L’assistenza sanitaria di base era disponibile per gli sfollati, ma i casi medici più complessi necessitavano di cure più adeguate, soprattutto per i bambini e le donne in gravidanza, categorie particolarmente a rischio. Abbiamo quindi fornito personale e attrezzature per rafforzare i servizi pediatrici e neonatali, la gestione delle complicanze legate alla gravidanza e per il trasferimento dei pazienti verso altre strutture mediche”. René Colgo
Con il nostro supporto, in soli due mesi sono stati ricoverati 381 bambini, la maggior parte dei quali affetti da una grave forma di malaria. I nostri team di hanno garantito assistenza medica anche a 31 donne con complicazioni durante la gravidanza, praticato 20 parti cesarei e trasferito decine di pazienti a Bambari affinché potessero ricevere cure più critiche.
All’inizio di maggio, abbiamo inoltre avviato una campagna di vaccinazione per garantire una protezione di base contro malattie come il morbillo, la poliomielite, la febbre gialla, la meningite e la tubercolosi a circa 20.000 bambini sotto i 10 anni e a 9.000 donne incinte. Partita dalla città di Ippy, la campagna di immunizzazione ha incluso anche la vaccinazione contro il Covid-19, che continuerà fino a luglio.

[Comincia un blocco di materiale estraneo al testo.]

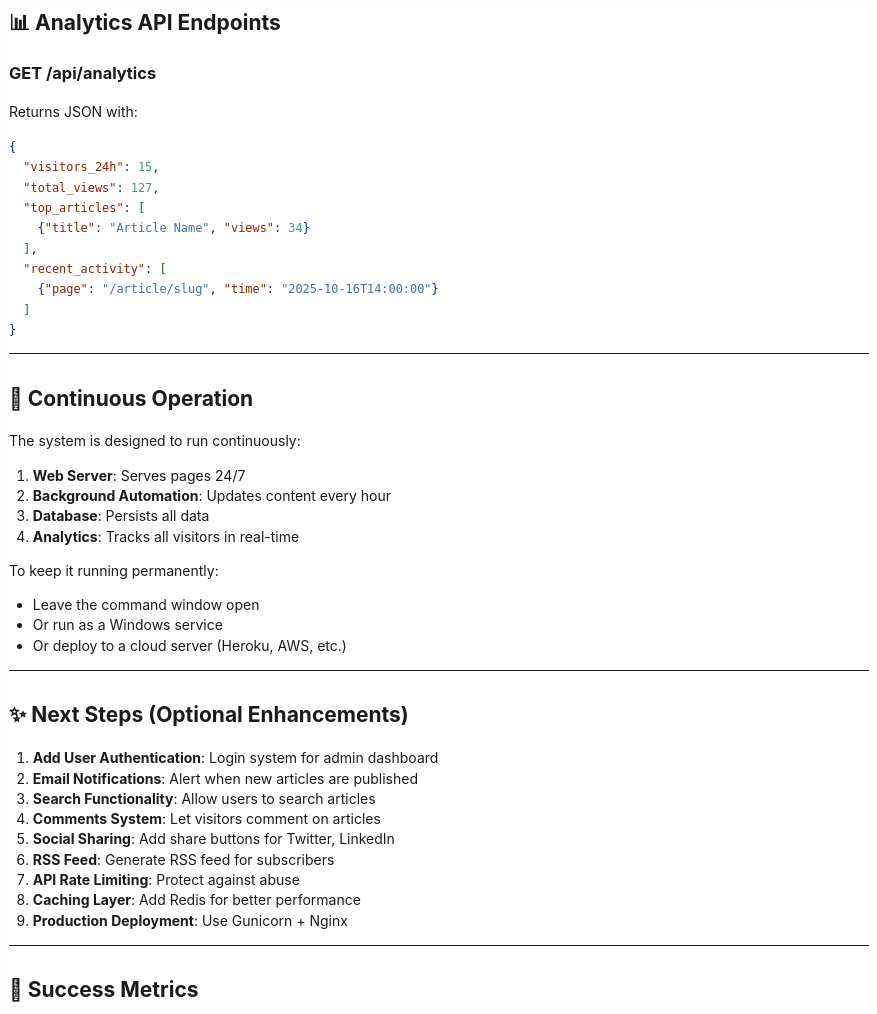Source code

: ## 📊 Analytics API Endpoints

### GET /api/analytics
Returns JSON with:
```json
{
  "visitors_24h": 15,
  "total_views": 127,
  "top_articles": [
    {"title": "Article Name", "views": 34}
  ],
  "recent_activity": [
    {"page": "/article/slug", "time": "2025-10-16T14:00:00"}
  ]
}
```

---

## 🔄 Continuous Operation

The system is designed to run continuously:

1. **Web Server**: Serves pages 24/7
2. **Background Automation**: Updates content every hour
3. **Database**: Persists all data
4. **Analytics**: Tracks all visitors in real-time

To keep it running permanently:
- Leave the command window open
- Or run as a Windows service
- Or deploy to a cloud server (Heroku, AWS, etc.)

---

## ✨ Next Steps (Optional Enhancements)

1. **Add User Authentication**: Login system for admin dashboard
2. **Email Notifications**: Alert when new articles are published
3. **Search Functionality**: Allow users to search articles
4. **Comments System**: Let visitors comment on articles
5. **Social Sharing**: Add share buttons for Twitter, LinkedIn
6. **RSS Feed**: Generate RSS feed for subscribers
7. **API Rate Limiting**: Protect against abuse
8. **Caching Layer**: Add Redis for better performance
9. **Production Deployment**: Use Gunicorn + Nginx

---

## 🎉 Success Metrics

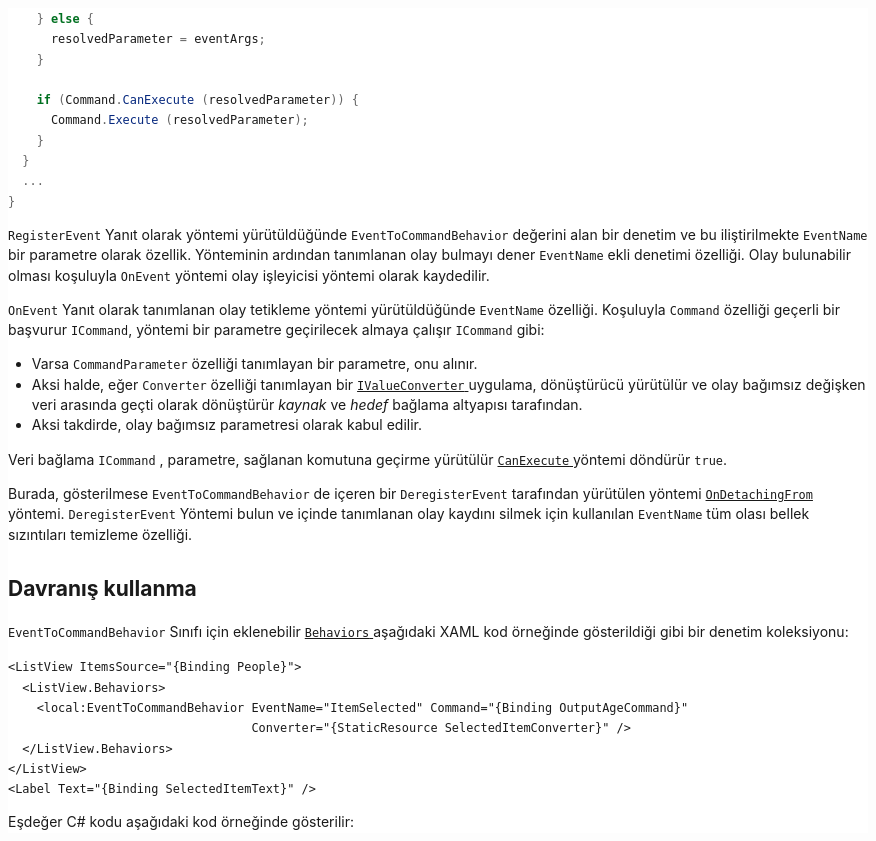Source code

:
 ```csharp
    } else {
      resolvedParameter = eventArgs;
    }        

    if (Command.CanExecute (resolvedParameter)) {
      Command.Execute (resolvedParameter);
    }
  }
  ...
}
```

`RegisterEvent` Yanıt olarak yöntemi yürütüldüğünde `EventToCommandBehavior` değerini alan bir denetim ve bu iliştirilmekte `EventName` bir parametre olarak özellik. Yönteminin ardından tanımlanan olay bulmayı dener `EventName` ekli denetimi özelliği. Olay bulunabilir olması koşuluyla `OnEvent` yöntemi olay işleyicisi yöntemi olarak kaydedilir.

`OnEvent` Yanıt olarak tanımlanan olay tetikleme yöntemi yürütüldüğünde `EventName` özelliği. Koşuluyla `Command` özelliği geçerli bir başvurur `ICommand`, yöntemi bir parametre geçirilecek almaya çalışır `ICommand` gibi:

- Varsa `CommandParameter` özelliği tanımlayan bir parametre, onu alınır.
- Aksi halde, eğer `Converter` özelliği tanımlayan bir [ `IValueConverter` ](https://developer.xamarin.com/api/type/Xamarin.Forms.IValueConverter/) uygulama, dönüştürücü yürütülür ve olay bağımsız değişken veri arasında geçti olarak dönüştürür *kaynak* ve *hedef* bağlama altyapısı tarafından.
- Aksi takdirde, olay bağımsız parametresi olarak kabul edilir.

Veri bağlama `ICommand` , parametre, sağlanan komutuna geçirme yürütülür [ `CanExecute` ](https://developer.xamarin.com/api/member/Xamarin.Forms.Command.CanExecute/p/System.Object/) yöntemi döndürür `true`.

Burada, gösterilmese `EventToCommandBehavior` de içeren bir `DeregisterEvent` tarafından yürütülen yöntemi [ `OnDetachingFrom` ](https://developer.xamarin.com/api/member/Xamarin.Forms.Behavior%3CT%3E.OnDetachingFrom/p/Xamarin.Forms.BindableObject/) yöntemi. `DeregisterEvent` Yöntemi bulun ve içinde tanımlanan olay kaydını silmek için kullanılan `EventName` tüm olası bellek sızıntıları temizleme özelliği.

## <a name="consuming-the-behavior"></a>Davranış kullanma

`EventToCommandBehavior` Sınıfı için eklenebilir [ `Behaviors` ](https://developer.xamarin.com/api/property/Xamarin.Forms.VisualElement.Behaviors/) aşağıdaki XAML kod örneğinde gösterildiği gibi bir denetim koleksiyonu:

```xaml
<ListView ItemsSource="{Binding People}">
  <ListView.Behaviors>
    <local:EventToCommandBehavior EventName="ItemSelected" Command="{Binding OutputAgeCommand}"
                                  Converter="{StaticResource SelectedItemConverter}" />
  </ListView.Behaviors>
</ListView>
<Label Text="{Binding SelectedItemText}" />
```

Eşdeğer C# kodu aşağıdaki kod örneğinde gösterilir:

Ippy: i bisogni restano enormi
Nonostante oggi la situazione a Ippy sia leggermente più tranquilla, con i residenti che cominciano a tornare nei villaggi o in città, le condizioni di vita restano drammatiche e incerte dopo anni di insicurezza cronica e sfollamenti.
Mentre le persone lasciano i campi, i bisogni rimangono enormi nell’area. L’accesso ai servizi sanitari e all’acqua era limitato a Ippy, ancor prima che si verificassero le ultime ondate di sfollamento. I recenti eventi hanno ulteriormente aggravato la situazione. Molte persone sono indigenti e non hanno i mezzi per pagare l’assistenza sanitaria o il cibo. Alcuni sono traumatizzati dalle violenze fisiche e sessuali subite durante il viaggio o dalle condizioni di vita nei campi. È evidente come ci sia bisogno di un sostegno duraturo”. René Colgo
André, vive con la sua famiglia nell’area di Foulbé.
Siamo pastori ma abbiamo perso tutti i nostri animali quando siamo fuggiti dal villaggio. E qui non possiamo coltivare perché ovunque andiamo qualcuno viene a dirci che siamo sulla loro terra e ci caccia via. Non possiamo nemmeno raccogliere legna o foglie. Che ne sarà di noi?”. André
Il futuro? Come posso parlare di futuro se non so nemmeno se mangeremo oggi? Il nostro futuro è molto incerto, ma speriamo di tornare al nostro villaggio un giorno per ricominciare a vivere”. Jean-Claude
Non c’è più nulla lì e viviamo nella paura di essere attaccati o di ammalarci. La struttura sanitaria più vicina è a più di 25 km dal villaggio. I miei figli non sono mai stati vaccinati, probabilmente lo stesso vale per gli altri bambini del villaggio. Non posso pensare di tornare a casa”. Olga
La situazione di Ippy rispecchia purtroppo la realtà di molte altre aree della RCA, dove decenni di conflitti intermittenti hanno alimentato una delle situazioni più critiche al mondo in termini di aspettativa di vita, mortalità materna, malnutrizione e mancanza di accesso all’assistenza sanitaria. Secondo gli ultimi dati delle Nazioni Unite, quasi il 30% della popolazione è attualmente rifugiata o sfollata all’interno del paese e più del 60% ha bisogno di assistenza umanitaria.